Lenders protest proposal
The Community Mortgage Banking Project and the Community Mortgage Lenders of America, last November sent a letter signed by 87 mortgage lenders across the country to the Senate Banking Committee. Eight of them were from Colorado. Only Michigan had as many lenders sign the letter.
“We are very active on this issue in Colorado,” Lansing said. In addition to Universal Lending, the letter was signed by executives from America’s Mortgage in Wheat Ridge; Cherry Creek Mortgage in Greenwood Village; Clarion Mortgage Capital in Greenwood Village; First National Bank Mortgage in Fort Collins; Ideal Homes Loan, Englewood; Pinnacle Mortgage Group, Lakewood; and Unifirst Mortgage, Grand Junction.
“Under the risk retention requirement in the draft bill, independent mortgage bankers- which accounted for almost one-third of all home mortgages in 2008 – would be forced out of business,” according to the letter to Christopher J. Dodd and Richard C. Shelby, the chairman and ranking member of the Senate Banking Committee, respectively.

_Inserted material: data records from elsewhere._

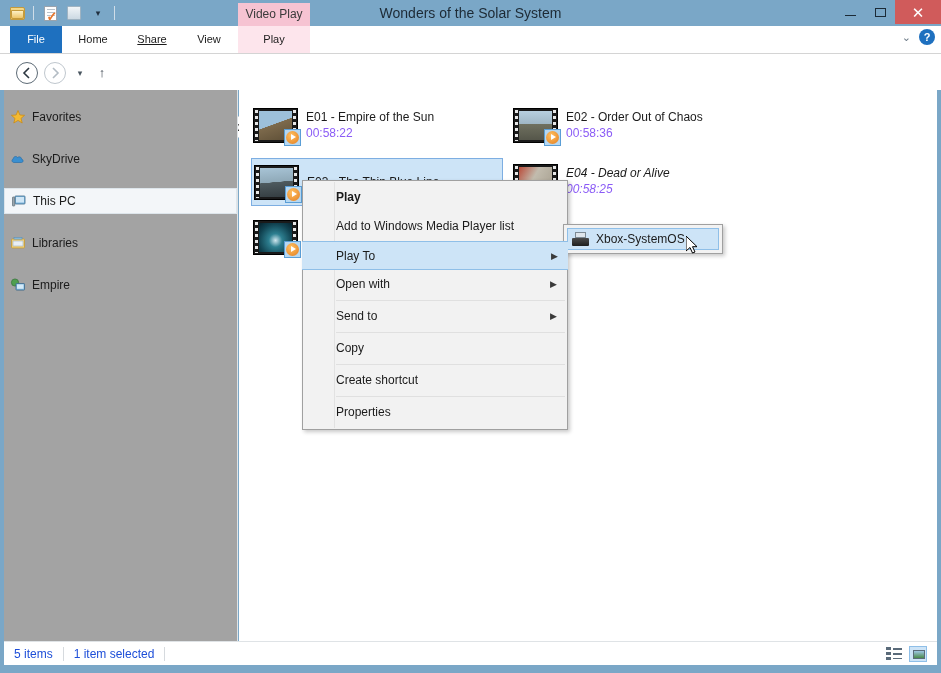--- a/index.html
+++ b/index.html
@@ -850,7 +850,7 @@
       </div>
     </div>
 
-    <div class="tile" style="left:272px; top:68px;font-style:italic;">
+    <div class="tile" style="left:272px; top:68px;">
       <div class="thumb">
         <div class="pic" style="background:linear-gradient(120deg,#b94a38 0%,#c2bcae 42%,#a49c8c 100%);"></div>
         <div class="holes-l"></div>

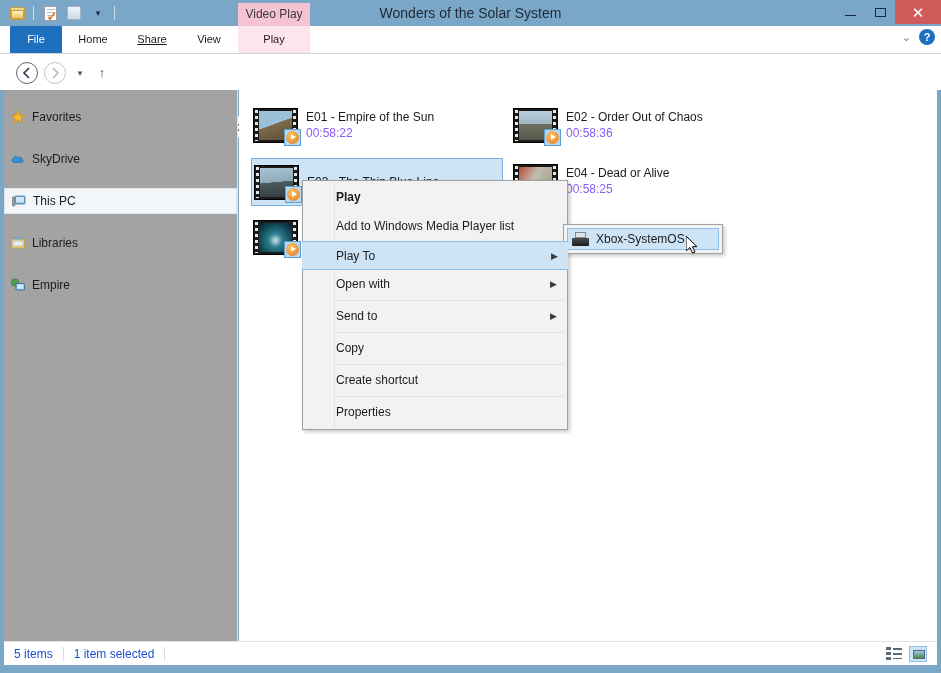--- a/index.html
+++ b/index.html
@@ -587,8 +587,8 @@
   }
   .status-text {
     font-size: 12px;
-    color: #1d4ed8;
-    padding: 0 10px;
+    color: #a21caf;
+    padding: 0 22px;
   }
   .status-sep {
     width: 1px;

Community banks, credit unions impacted
But it wouldn’t stop there.
Community banks and credit unions also would “face liquidity and balance sheet constraints that would limit their lending capabilities,” according to the letter.
The impact of a “poorly designed” risk retention requirement would consolidate the market into the hands of a few major lenders, according to the mortgage bankers.
“This is an ironic result in a bill that is trying to mitigate systemic risk and too-big-to-fail concerns,” the mortgage lenders contend.
Bank Monopolies Feared
Mortgage bankers are facing off on the issue with traditional banks, which have money on hand from short-term investments such as checking and saving accounts and CDs. In a statement, the American Bankers Association said that lenders with secured deposits already have enough capital on hand and should be excluded from the risk retention requirement, although it oppose some other parts of the proposed legislation.
“The big banks could certainly live with this,” said consultant Rosser.
But Lansing, of Universal Lending, isn’t so sure.
“Yes, large financial institutions could be better able to handle these requirements,” Lansing said. “But last year, something like $2.75 trillion in mortgage loans were made in the U.S. Is any bank in the country big enough to absorb those kind of costs and handle that kind of volume?”
Also, Lansing said that consumers would lose if only a few banks were making home loans.
“What Congress, unintentionally would be doing is creating a situation where maybe only three or four lenders in the country would make all of the home loans,” Lansing said. “What Congress would be doing is creating monopolies. I’m not against regulation. I think our industry needs, good, sound regulations that make sense. For example, I think some kind of risk retention probably is appropriate when making high-risk loans. But I am against monopolies.”
The Mortgage Bankers Association, which represents about 280,000 people nationwide, strongly opposes the measure, saying it would have “dire consequences” for mortgage markets.
The provision would “unnecessarily stem competition, reducing choices and increasing the costs of credit for consumers,” according to the group. “At the same time, smaller community banks and even larger depositories would be constrained from lending – and available funds for home financing would be reduced by countless billions of dollars – to meet reserve requirements,” according to the MBA.
Grassroots group shares concerns
And the American Homeowners Grassroots Alliance, which in the past has butted heads with lenders on many issues, worries that the risk-retention requirement will require more more responsible lending, “it may also somewhat limit the availability of mortgage loans for qualified borrowers and thereby slow the housing market’s economic recovery.”
It urged the banking committee to avoid this unintended consequence.